Passage shown:
☆ ☆ ☆ ☆

Corporation of the Presiding Bishop of the Church of Jesus Christ of Latter-Day Saints v. Associated Contractors, Inc.

Decision Date20 July 1989
Docket NumberNo. 88-8466,LATTER-DAY,88-8466
Citation877 F.2d 938
PartiesCORPORATION OF THE PRESIDING BISHOP OF THE CHURCH OF JESUS CHRIST OFSAINTS, Plaintiff-Appellant, v. ASSOCIATED CONTRACTORS, INC., Russell E. Hoffman, Jimmy Beck, Alpha Professional Services, Inc., Defendants, Bituminous Casualty Corporation, Defendant-Appellee.
CourtU.S. Court of Appeals — Eleventh Circuit

Tyrus R. Atkinson, Atlanta, Ga., for plaintiff-appellant.

John C. Bach and Bovis, Kyle & Burch, Atlanta, Ga., for defendants-appellees.

Appeal from the United States District Court for the Northern District of Georgia.

Before KRAVITCH and COX, Circuit Judges, and MORGAN, Senior Circuit judge.

KRAVITCH, Circuit Judge:

A lawyer's duty under Rule 11 of the Federal Rules of Civil Procedure is at issue in this case. We conclude that the district court erroneously awarded Rule 11 sanctions against the plaintiff and its attorney; accordingly we reverse. 1

I.

The Corporation of the Presiding Bishop of the Church of Jesus Christ of Latter-Day Saints (the "Church") entered into a contract with Associated Contractors in February 1985 to repair the roof of a building on Harkers Island, North Carolina. On April 10, 1985, during the repair, a fire occurred which caused substantial damage to the building. This litigation arose from the Church's attempt to secure compensation for its loss.

Before the repair contract was signed, Associated Contractors was obligated to procure insurance on the project and provide a certificate evidencing the insurance to Building Consultant Services (BCS), the Church's local agent; prior to execution of the contract, Roger DeLisle (who along with his wife is a principal of BCS) assured Leo Findlay, the Church's regional manager, that the project was insured. After the fire, BCS forwarded to the Church a certificate of insurance dated March 10, 1985. The certificate--ostensibly drafted by Alpha Professional Services, a registered agent of the defendant Bituminous Casualty Corporation--recited that Associated Contractors was insured by "Bituminous Casualty Company." Associated Contractors' principals, Russell and Rosalind Hoffman, were also employees of Alpha.

BCS requested Associated Contractors to notify its insurance carrier, but no insurance adjuster arrived on Harkers Island. BCS and the Church mailed letters requesting action to Alpha and Bituminous, but neither Alpha nor Bituminous responded. Somewhat concerned, the Church hired Bruce Potts, a private arson investigator, to look into the matter of insurance.

Potts spoke with management employees at Associated Contractors, BCS and Alpha. Aware of a burgeoning problem with its insurance coverage, the Church retained attorney Tyrus Atkinson in April 1986 to represent it in connection with the Harkers Island loss. In September 1986 the Church commenced suit against Mr. Hoffman, Associated Contractors, Alpha, and Bituminous.

☆ ☆ ☆ ☆

Collected material:
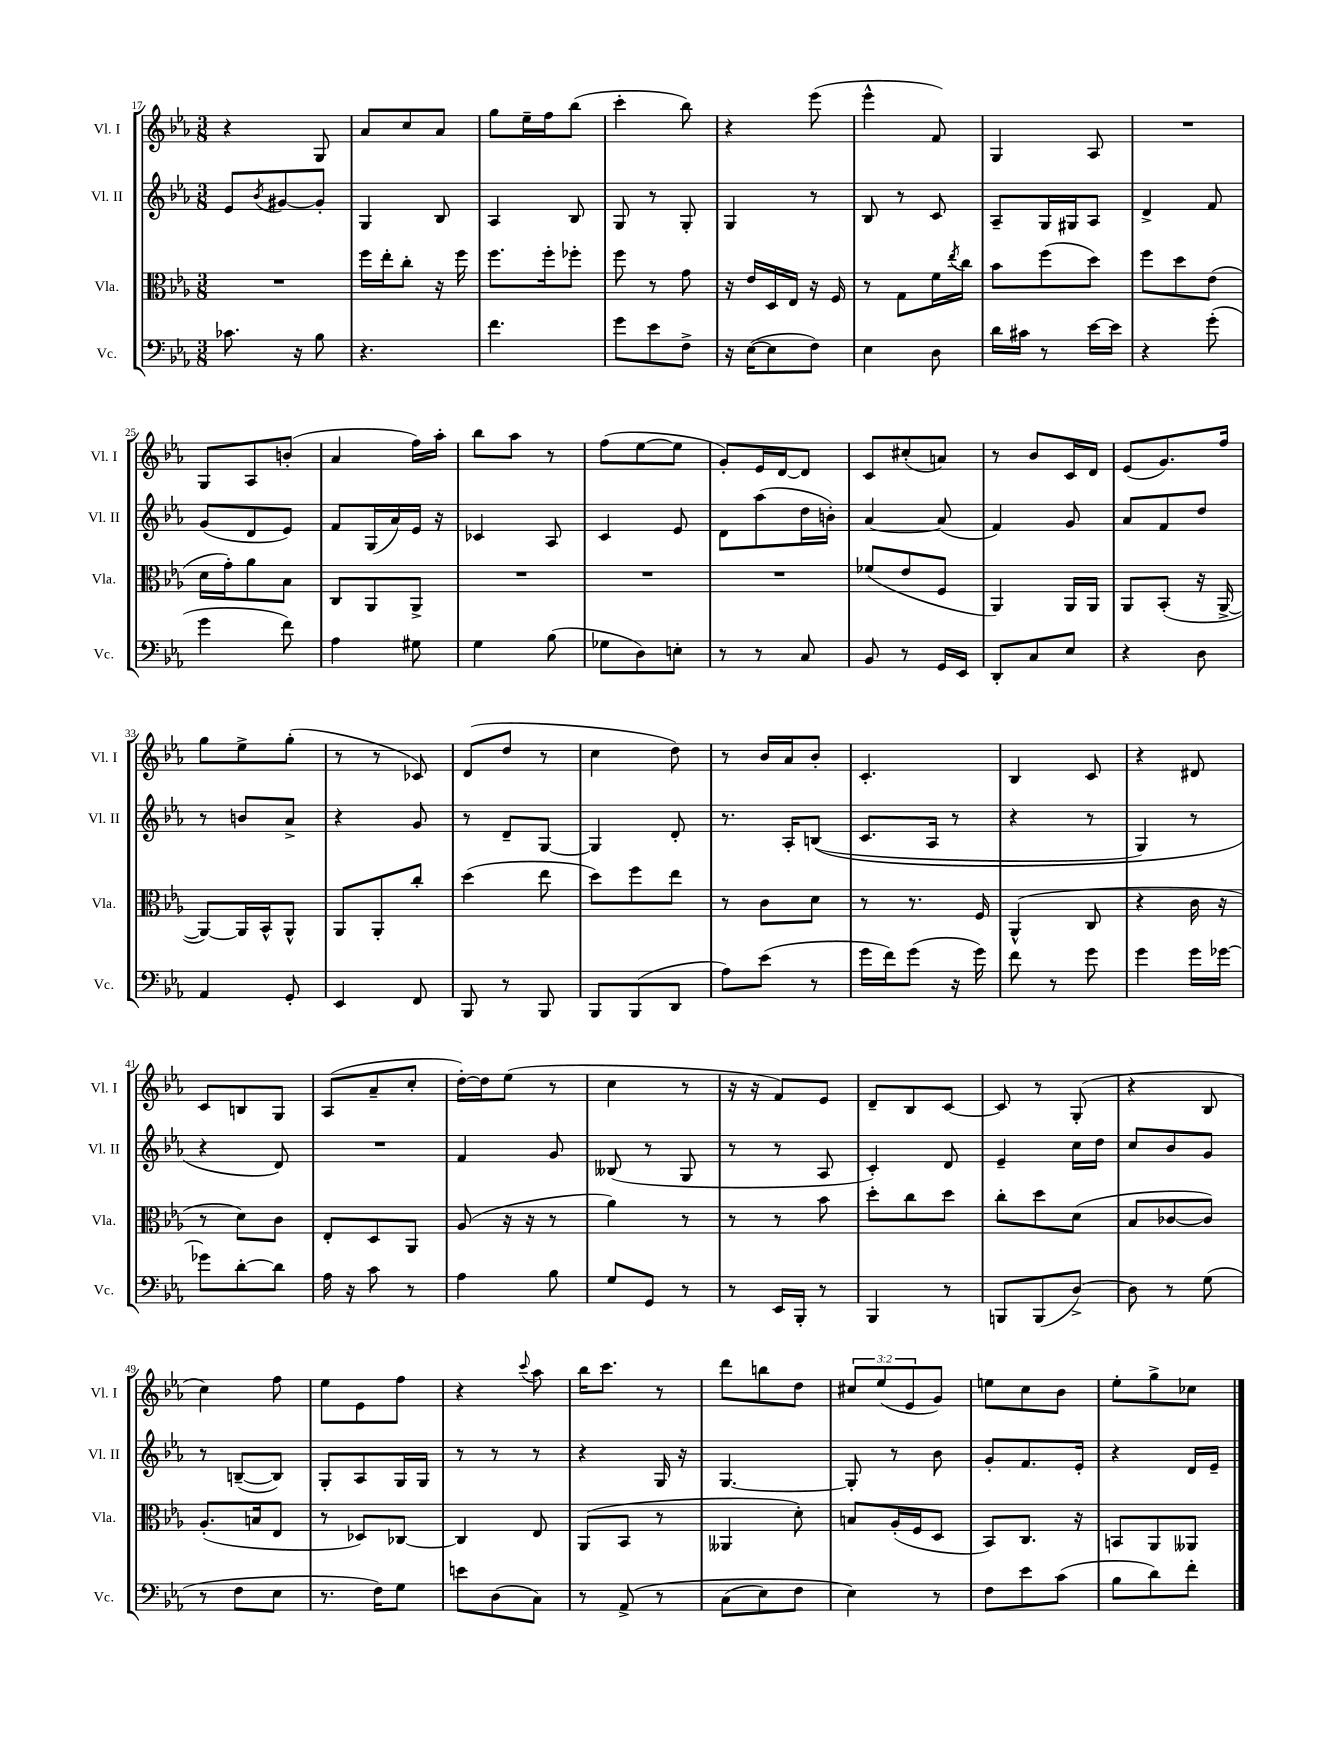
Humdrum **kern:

☆ ☆ ☆ ☆

Task description: Copy the court opinion again from "Decision Date20 July" down to "Ga., for defendants-appellees.", renaming "Atlanta" as "Macon" wherever it occurs.

Solution for this task:
Decision Date20 July 1989
Docket NumberNo. 88-8466,LATTER-DAY,88-8466
Citation877 F.2d 938
PartiesCORPORATION OF THE PRESIDING BISHOP OF THE CHURCH OF JESUS CHRIST OFSAINTS, Plaintiff-Appellant, v. ASSOCIATED CONTRACTORS, INC., Russell E. Hoffman, Jimmy Beck, Alpha Professional Services, Inc., Defendants, Bituminous Casualty Corporation, Defendant-Appellee.
CourtU.S. Court of Appeals — Eleventh Circuit

Tyrus R. Atkinson, Macon, Ga., for plaintiff-appellant.

John C. Bach and Bovis, Kyle & Burch, Macon, Ga., for defendants-appellees.